Neptune Energy has announced the safe and successful drilling of four development wells on the operated Fenja field in the Norwegian Sea, in preparation for production start-up.
This marks an important milestone in the development of Fenja, which is scheduled to come on stream in the first quarter of 2023 and will produce approximately 28,000 barrels of oil equivalent per day (boepd) at plateau.
Operated by Neptune Energy, the Fenja development consists of two subsea templates tied back to the Njord A platform via a production pipeline, water and gas injection pipelines and an umbilical. The wells consist of two oil producers, one water injector and a gas injector. The gas injector will be converted to a gas producer towards the end of field life.
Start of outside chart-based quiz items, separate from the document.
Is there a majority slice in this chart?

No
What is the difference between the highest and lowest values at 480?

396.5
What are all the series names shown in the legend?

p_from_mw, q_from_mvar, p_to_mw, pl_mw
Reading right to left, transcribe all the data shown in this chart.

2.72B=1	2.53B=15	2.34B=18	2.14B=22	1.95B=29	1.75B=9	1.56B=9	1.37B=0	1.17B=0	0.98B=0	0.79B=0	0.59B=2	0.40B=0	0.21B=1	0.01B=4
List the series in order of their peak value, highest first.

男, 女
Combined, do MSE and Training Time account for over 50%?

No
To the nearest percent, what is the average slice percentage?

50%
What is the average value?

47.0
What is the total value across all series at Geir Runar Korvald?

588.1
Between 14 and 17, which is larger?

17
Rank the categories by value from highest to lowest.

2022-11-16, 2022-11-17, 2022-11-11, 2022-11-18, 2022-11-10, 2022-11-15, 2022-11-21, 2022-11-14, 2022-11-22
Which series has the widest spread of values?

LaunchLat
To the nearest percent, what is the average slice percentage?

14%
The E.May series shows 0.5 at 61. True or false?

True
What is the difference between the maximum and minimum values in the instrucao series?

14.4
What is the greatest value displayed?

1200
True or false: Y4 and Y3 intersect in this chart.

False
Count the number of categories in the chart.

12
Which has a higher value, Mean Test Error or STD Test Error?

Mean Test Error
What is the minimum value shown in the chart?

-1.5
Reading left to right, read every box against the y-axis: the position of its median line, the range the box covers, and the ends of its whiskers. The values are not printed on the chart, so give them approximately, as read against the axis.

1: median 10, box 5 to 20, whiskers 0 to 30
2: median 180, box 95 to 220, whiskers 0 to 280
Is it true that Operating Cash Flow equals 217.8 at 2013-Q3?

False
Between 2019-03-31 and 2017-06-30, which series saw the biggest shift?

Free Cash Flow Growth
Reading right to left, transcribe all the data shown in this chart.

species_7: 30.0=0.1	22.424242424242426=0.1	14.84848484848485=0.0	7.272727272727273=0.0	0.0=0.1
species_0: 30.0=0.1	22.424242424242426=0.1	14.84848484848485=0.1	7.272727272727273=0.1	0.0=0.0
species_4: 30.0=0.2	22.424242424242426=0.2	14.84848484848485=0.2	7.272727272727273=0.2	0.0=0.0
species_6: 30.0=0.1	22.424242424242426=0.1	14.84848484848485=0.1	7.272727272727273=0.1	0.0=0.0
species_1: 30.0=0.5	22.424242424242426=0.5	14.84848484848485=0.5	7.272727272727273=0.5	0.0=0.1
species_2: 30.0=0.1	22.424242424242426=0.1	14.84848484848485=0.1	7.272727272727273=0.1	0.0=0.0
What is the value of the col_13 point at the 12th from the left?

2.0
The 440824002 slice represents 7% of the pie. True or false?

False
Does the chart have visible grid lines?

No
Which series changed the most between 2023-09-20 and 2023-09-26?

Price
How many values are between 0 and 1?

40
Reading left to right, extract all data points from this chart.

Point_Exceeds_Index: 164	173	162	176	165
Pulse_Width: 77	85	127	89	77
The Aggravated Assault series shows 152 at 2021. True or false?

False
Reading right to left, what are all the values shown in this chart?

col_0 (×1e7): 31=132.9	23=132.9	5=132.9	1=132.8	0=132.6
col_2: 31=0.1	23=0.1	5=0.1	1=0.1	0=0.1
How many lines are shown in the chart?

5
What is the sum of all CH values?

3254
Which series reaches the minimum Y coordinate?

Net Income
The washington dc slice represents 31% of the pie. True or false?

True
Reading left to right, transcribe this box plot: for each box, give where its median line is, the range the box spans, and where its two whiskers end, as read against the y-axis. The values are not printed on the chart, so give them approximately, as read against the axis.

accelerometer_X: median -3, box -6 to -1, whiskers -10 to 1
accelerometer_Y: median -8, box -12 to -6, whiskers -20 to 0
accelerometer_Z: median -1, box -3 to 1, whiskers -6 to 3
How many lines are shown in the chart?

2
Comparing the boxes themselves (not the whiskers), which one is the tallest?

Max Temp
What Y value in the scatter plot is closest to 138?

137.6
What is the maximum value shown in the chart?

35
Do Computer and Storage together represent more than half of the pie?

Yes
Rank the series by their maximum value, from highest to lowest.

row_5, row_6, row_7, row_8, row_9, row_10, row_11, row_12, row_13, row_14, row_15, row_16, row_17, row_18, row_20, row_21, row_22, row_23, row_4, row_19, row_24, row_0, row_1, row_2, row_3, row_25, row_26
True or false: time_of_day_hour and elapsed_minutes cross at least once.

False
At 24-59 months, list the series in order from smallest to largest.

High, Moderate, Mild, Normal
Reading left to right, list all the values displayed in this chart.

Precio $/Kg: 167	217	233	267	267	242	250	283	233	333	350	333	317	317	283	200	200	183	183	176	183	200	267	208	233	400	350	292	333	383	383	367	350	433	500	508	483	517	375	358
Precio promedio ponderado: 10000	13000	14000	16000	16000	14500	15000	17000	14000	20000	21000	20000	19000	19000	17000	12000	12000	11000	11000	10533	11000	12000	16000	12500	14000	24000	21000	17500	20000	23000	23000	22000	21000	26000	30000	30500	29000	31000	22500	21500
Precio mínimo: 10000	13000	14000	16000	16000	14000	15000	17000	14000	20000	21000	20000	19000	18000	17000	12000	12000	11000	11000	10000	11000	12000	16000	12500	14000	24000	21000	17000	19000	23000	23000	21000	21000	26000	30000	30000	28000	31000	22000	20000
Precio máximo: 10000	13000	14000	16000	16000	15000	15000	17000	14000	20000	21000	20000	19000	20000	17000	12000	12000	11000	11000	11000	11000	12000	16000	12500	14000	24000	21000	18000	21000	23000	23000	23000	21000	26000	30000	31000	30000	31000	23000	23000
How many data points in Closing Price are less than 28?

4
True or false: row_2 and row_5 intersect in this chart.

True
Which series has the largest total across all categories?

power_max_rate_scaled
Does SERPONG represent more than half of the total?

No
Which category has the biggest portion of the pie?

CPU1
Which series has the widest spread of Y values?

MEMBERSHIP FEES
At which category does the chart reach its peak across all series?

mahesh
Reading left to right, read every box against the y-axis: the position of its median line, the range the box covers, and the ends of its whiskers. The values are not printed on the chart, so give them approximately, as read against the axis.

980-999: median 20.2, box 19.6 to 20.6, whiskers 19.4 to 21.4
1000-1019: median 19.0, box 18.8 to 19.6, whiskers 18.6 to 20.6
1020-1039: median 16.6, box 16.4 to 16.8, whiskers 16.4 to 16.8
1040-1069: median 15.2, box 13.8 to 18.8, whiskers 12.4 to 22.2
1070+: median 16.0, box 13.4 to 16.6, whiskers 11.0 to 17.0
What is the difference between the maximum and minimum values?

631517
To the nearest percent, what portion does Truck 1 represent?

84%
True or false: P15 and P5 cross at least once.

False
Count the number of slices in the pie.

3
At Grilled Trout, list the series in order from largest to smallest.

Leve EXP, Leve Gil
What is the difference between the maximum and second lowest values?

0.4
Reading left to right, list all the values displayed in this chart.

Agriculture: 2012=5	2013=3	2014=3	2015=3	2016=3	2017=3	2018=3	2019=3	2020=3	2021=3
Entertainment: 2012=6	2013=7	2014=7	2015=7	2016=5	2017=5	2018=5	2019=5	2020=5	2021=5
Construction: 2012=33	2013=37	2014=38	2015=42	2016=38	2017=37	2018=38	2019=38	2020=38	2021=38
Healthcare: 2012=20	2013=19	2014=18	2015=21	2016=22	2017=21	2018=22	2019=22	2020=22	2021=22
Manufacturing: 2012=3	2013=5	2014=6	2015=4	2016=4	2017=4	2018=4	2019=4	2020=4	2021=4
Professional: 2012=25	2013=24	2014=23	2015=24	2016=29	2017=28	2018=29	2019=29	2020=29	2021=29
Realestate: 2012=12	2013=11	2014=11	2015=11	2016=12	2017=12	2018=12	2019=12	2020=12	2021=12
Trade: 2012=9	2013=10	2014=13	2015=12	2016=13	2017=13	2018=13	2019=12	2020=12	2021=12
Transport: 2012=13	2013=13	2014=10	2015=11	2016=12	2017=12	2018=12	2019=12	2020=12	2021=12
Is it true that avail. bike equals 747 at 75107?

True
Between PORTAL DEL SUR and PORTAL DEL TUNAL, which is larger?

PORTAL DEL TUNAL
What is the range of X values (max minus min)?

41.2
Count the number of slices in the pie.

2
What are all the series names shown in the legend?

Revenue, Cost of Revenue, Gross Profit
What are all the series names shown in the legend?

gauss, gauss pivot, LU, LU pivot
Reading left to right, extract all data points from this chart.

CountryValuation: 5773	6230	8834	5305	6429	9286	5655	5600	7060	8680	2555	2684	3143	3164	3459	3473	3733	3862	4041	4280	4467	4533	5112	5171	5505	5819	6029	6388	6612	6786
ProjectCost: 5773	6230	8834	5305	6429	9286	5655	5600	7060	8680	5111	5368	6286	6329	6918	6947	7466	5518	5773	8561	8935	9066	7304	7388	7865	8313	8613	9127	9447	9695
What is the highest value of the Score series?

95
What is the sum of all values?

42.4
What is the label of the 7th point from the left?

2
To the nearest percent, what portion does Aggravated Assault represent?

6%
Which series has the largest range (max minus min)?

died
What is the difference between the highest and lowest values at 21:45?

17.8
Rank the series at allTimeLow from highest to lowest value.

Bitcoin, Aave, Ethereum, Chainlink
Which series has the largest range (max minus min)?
Erik Oppedal, Neptune Energy’s director of Projects & Engineering in Norway, said: “The completion of the drilling campaign on the Fenja field represents the final step of the development project and we are now ready for production start-up. This region of the Norwegian Sea is a strategically important growth area for Neptune, with high prospectivity.”
Earlier in summer 2022, Equinor, on behalf of Neptune, successfully pulled in the Fenja risers and dynamic umbilical to the host platform, Njord A, which is now back on the field. Final tie-in activities will be completed shortly, and all subsea facilities are ready. Fenja has been developed with an electrically trace-heated (ETH) pipe-in-pipe solution that will transport oil from the Fenja field to the Njord A platform. At 37 kilometres, it is the world’s longest ETH subsea production pipeline.
The Fenja oil and gas field is situated at a water depth of 325 metres, around 36 kilometres southwest of the Equinor-operated Njord A platform. Neptune holds a 22.5 percent owner share in Njord A which is located 120 kilometres north of Kristiansund.
The wells were drilled by the Deepsea Yantai, a semi-submersible rig, operated by Odfjell Drilling.